ASSIGNMENT: Going from the top of the data below, give again each line through the one containing "Ring Ringo (ASI", both ends kept.

▼▼▼

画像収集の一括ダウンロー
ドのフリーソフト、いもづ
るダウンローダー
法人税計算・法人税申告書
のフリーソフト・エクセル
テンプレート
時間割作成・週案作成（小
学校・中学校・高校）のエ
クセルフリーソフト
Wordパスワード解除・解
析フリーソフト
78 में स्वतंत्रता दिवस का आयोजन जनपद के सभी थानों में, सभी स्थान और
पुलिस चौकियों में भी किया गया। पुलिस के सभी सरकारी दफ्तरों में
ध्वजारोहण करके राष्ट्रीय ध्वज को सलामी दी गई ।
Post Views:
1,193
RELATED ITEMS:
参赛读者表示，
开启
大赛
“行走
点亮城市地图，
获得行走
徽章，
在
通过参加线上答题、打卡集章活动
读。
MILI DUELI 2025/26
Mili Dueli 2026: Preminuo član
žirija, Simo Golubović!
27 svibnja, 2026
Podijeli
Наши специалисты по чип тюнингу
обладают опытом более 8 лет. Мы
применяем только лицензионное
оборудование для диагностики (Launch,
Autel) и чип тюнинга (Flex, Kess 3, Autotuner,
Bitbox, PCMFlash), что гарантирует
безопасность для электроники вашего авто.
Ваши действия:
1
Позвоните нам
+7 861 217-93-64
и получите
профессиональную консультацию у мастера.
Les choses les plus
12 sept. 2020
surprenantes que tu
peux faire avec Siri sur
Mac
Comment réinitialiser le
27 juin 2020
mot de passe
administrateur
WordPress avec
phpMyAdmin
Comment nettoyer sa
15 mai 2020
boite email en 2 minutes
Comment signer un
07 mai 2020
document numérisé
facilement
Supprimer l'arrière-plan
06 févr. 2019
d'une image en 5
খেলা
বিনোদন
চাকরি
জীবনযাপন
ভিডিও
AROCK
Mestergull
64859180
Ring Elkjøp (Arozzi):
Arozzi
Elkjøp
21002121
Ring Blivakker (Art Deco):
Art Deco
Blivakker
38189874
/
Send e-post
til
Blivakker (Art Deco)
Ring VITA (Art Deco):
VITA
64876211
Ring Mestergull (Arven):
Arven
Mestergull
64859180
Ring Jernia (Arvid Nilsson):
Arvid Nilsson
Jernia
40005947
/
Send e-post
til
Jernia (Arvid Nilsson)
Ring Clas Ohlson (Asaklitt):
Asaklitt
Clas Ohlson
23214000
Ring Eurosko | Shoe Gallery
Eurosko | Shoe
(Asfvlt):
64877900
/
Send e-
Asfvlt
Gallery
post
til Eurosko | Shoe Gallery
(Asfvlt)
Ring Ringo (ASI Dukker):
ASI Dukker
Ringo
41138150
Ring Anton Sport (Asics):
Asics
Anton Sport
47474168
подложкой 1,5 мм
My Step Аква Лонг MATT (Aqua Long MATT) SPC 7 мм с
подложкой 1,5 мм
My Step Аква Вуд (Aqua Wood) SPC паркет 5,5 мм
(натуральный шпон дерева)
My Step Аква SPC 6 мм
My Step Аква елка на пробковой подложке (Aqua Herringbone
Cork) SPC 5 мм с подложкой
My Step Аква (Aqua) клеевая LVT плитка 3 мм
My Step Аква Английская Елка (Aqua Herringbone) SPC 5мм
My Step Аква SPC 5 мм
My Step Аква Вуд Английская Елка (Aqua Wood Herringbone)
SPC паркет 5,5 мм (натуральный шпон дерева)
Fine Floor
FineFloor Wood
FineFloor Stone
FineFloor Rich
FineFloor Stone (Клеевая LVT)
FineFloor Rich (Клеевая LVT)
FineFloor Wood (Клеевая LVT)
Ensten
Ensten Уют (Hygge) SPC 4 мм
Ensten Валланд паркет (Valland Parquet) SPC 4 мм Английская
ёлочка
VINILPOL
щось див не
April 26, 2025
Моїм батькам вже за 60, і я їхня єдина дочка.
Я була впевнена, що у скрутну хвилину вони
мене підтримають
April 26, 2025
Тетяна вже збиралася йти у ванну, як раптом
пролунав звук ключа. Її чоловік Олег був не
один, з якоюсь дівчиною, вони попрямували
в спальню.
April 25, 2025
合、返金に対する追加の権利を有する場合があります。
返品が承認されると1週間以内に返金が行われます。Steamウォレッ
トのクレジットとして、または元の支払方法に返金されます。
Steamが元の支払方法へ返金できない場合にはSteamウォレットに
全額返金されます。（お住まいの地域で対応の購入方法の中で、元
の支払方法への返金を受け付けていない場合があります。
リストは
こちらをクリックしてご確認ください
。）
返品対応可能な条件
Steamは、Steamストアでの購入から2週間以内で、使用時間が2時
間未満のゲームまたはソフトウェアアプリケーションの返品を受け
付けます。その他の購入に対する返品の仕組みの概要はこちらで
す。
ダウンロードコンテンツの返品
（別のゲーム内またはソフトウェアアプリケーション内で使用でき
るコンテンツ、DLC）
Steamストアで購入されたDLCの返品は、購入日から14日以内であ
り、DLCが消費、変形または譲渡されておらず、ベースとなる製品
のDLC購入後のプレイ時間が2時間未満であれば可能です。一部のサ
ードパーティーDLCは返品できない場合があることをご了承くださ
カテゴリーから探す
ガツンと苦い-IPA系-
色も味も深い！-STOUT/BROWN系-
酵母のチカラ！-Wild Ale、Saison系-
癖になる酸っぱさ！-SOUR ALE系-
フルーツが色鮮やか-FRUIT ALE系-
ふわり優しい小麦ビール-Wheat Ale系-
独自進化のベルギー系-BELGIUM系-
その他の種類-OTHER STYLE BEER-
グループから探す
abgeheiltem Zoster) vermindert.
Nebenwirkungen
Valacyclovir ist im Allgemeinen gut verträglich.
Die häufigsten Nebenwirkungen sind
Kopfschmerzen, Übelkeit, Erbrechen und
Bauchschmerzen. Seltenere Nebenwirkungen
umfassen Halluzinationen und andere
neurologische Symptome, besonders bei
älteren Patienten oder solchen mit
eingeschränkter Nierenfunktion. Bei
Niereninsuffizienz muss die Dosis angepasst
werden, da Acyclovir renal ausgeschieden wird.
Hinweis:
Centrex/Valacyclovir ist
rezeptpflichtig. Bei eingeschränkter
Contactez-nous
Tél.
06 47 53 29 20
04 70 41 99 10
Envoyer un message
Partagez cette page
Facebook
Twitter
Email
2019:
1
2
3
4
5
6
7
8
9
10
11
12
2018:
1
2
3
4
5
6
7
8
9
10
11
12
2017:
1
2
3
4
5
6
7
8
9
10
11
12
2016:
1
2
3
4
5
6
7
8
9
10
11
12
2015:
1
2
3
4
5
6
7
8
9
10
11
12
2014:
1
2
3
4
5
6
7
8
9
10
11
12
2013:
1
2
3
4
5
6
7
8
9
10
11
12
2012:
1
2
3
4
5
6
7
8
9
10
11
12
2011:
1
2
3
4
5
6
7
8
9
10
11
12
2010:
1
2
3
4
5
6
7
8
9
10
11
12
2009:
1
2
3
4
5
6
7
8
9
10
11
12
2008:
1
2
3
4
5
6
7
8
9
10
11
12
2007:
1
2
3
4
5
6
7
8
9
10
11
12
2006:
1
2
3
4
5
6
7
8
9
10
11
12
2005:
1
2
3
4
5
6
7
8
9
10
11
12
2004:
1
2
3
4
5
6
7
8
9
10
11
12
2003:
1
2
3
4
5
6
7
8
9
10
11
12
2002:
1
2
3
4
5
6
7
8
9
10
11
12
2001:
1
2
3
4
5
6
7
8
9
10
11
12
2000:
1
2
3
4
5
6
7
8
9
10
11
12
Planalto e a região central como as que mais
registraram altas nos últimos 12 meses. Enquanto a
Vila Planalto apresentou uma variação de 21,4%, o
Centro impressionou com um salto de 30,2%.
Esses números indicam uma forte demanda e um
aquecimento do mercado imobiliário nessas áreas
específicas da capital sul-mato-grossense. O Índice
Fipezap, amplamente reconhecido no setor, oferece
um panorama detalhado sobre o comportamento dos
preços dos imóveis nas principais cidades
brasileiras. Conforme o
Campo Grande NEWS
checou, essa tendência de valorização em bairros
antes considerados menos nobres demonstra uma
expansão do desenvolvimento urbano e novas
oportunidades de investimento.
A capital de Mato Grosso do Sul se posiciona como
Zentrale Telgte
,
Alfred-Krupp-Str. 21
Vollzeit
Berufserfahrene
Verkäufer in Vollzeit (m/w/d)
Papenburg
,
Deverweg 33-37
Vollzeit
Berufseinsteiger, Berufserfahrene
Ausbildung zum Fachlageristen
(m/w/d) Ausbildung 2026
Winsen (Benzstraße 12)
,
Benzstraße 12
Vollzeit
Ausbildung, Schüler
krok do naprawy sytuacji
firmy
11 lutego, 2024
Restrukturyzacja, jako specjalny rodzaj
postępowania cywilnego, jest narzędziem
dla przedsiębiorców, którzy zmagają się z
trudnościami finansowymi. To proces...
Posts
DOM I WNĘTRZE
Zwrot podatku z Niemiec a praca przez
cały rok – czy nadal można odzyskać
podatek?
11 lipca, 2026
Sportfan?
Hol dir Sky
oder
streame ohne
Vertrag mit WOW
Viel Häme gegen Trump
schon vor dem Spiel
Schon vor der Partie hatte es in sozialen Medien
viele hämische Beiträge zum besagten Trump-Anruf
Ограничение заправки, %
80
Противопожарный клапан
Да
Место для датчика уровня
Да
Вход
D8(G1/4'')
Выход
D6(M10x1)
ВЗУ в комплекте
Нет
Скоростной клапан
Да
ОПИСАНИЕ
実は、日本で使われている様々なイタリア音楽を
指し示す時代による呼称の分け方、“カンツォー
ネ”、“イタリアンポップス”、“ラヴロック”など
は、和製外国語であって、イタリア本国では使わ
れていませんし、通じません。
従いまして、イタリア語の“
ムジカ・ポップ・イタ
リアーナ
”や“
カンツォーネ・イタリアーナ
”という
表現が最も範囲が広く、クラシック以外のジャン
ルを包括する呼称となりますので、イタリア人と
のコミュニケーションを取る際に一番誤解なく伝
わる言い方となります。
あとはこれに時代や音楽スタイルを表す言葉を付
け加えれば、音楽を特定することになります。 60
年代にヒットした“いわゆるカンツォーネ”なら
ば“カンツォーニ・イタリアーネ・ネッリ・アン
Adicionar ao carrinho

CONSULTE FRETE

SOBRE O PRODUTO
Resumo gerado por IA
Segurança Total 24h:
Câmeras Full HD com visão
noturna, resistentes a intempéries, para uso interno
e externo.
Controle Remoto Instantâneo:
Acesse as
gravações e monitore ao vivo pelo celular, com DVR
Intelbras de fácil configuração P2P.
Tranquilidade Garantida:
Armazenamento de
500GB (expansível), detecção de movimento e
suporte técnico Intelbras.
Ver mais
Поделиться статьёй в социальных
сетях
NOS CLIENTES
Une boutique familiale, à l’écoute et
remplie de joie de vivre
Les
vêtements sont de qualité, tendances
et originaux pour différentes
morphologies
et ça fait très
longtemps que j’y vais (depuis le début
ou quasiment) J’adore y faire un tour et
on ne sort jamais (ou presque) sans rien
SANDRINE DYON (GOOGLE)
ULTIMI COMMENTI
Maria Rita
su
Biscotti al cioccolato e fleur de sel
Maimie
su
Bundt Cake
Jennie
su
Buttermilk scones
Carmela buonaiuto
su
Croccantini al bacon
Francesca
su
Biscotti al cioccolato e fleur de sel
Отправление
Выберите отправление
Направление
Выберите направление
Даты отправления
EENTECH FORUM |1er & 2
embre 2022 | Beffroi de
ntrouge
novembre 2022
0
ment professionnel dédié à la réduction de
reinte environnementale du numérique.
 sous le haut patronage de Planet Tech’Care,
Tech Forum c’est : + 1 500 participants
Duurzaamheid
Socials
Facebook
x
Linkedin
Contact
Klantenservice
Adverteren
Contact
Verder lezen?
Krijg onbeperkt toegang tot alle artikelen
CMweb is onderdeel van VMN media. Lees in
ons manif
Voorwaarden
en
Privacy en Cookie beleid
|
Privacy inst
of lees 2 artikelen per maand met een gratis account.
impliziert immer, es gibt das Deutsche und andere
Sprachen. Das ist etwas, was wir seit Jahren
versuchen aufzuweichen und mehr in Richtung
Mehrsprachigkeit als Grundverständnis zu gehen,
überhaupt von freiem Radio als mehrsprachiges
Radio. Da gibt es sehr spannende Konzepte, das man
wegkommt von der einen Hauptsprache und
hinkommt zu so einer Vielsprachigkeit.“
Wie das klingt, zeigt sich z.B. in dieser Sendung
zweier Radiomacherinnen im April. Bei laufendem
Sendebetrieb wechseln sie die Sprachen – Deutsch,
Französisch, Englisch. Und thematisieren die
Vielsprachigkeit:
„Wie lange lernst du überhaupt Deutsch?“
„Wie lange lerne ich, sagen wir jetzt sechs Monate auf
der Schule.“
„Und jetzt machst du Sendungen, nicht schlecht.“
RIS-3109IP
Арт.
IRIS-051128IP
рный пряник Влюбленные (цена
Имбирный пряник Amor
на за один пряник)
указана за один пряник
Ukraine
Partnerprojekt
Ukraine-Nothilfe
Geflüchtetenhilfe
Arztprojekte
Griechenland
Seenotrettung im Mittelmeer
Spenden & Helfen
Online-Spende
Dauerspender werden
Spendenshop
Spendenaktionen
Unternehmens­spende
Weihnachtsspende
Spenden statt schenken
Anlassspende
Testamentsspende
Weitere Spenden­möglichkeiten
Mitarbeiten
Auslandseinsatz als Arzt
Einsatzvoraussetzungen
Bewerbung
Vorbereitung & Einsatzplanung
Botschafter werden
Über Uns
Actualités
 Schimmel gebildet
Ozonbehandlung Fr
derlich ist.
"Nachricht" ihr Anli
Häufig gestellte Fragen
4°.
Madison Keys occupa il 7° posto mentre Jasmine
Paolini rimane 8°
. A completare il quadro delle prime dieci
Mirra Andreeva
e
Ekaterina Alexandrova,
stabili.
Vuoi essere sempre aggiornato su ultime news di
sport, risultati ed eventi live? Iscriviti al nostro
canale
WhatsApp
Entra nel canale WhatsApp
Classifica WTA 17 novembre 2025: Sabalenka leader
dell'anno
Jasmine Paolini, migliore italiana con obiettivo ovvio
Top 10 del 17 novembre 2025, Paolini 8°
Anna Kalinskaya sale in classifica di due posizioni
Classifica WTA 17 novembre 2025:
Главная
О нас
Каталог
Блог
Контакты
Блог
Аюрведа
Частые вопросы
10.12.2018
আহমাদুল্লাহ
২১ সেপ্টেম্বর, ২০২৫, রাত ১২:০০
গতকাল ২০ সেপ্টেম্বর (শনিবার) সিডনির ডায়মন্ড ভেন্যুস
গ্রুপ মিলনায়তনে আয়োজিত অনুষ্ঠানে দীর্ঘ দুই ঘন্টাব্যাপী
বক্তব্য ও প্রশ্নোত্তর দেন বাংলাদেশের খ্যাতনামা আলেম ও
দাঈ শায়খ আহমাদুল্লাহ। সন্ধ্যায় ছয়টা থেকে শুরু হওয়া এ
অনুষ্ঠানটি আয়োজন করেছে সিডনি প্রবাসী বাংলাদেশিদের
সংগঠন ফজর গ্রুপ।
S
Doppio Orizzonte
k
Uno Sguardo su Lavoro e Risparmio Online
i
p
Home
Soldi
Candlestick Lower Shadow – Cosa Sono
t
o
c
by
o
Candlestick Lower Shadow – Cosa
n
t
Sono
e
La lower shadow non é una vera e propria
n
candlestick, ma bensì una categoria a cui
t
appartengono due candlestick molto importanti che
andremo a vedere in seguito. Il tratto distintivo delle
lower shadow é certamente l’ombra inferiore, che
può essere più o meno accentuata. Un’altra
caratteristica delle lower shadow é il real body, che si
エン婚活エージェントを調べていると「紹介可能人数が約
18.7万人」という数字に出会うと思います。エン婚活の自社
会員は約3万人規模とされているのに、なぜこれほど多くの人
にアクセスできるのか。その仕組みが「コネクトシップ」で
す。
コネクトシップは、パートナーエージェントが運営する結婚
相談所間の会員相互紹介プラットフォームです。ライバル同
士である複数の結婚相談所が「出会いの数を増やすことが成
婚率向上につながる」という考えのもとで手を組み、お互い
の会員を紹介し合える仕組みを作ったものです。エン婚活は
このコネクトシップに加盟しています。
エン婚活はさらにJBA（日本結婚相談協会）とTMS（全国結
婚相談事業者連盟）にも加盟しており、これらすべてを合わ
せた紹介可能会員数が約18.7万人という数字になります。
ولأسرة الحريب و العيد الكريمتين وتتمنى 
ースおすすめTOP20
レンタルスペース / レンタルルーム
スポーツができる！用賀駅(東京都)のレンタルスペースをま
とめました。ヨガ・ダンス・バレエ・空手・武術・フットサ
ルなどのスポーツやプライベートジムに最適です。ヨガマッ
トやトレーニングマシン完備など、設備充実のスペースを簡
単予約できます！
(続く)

▲▲▲

SOLUTION FOR THIS EXERCISE:
画像収集の一括ダウンロー
ドのフリーソフト、いもづ
るダウンローダー
法人税計算・法人税申告書
のフリーソフト・エクセル
テンプレート
時間割作成・週案作成（小
学校・中学校・高校）のエ
クセルフリーソフト
Wordパスワード解除・解
析フリーソフト
78 में स्वतंत्रता दिवस का आयोजन जनपद के सभी थानों में, सभी स्थान और
पुलिस चौकियों में भी किया गया। पुलिस के सभी सरकारी दफ्तरों में
ध्वजारोहण करके राष्ट्रीय ध्वज को सलामी दी गई ।
Post Views:
1,193
RELATED ITEMS:
参赛读者表示，
开启
大赛
“行走
点亮城市地图，
获得行走
徽章，
在
通过参加线上答题、打卡集章活动
读。
MILI DUELI 2025/26
Mili Dueli 2026: Preminuo član
žirija, Simo Golubović!
27 svibnja, 2026
Podijeli
Наши специалисты по чип тюнингу
обладают опытом более 8 лет. Мы
применяем только лицензионное
оборудование для диагностики (Launch,
Autel) и чип тюнинга (Flex, Kess 3, Autotuner,
Bitbox, PCMFlash), что гарантирует
безопасность для электроники вашего авто.
Ваши действия:
1
Позвоните нам
+7 861 217-93-64
и получите
профессиональную консультацию у мастера.
Les choses les plus
12 sept. 2020
surprenantes que tu
peux faire avec Siri sur
Mac
Comment réinitialiser le
27 juin 2020
mot de passe
administrateur
WordPress avec
phpMyAdmin
Comment nettoyer sa
15 mai 2020
boite email en 2 minutes
Comment signer un
07 mai 2020
document numérisé
facilement
Supprimer l'arrière-plan
06 févr. 2019
d'une image en 5
খেলা
বিনোদন
চাকরি
জীবনযাপন
ভিডিও
AROCK
Mestergull
64859180
Ring Elkjøp (Arozzi):
Arozzi
Elkjøp
21002121
Ring Blivakker (Art Deco):
Art Deco
Blivakker
38189874
/
Send e-post
til
Blivakker (Art Deco)
Ring VITA (Art Deco):
VITA
64876211
Ring Mestergull (Arven):
Arven
Mestergull
64859180
Ring Jernia (Arvid Nilsson):
Arvid Nilsson
Jernia
40005947
/
Send e-post
til
Jernia (Arvid Nilsson)
Ring Clas Ohlson (Asaklitt):
Asaklitt
Clas Ohlson
23214000
Ring Eurosko | Shoe Gallery
Eurosko | Shoe
(Asfvlt):
64877900
/
Send e-
Asfvlt
Gallery
post
til Eurosko | Shoe Gallery
(Asfvlt)
Ring Ringo (ASI Dukker):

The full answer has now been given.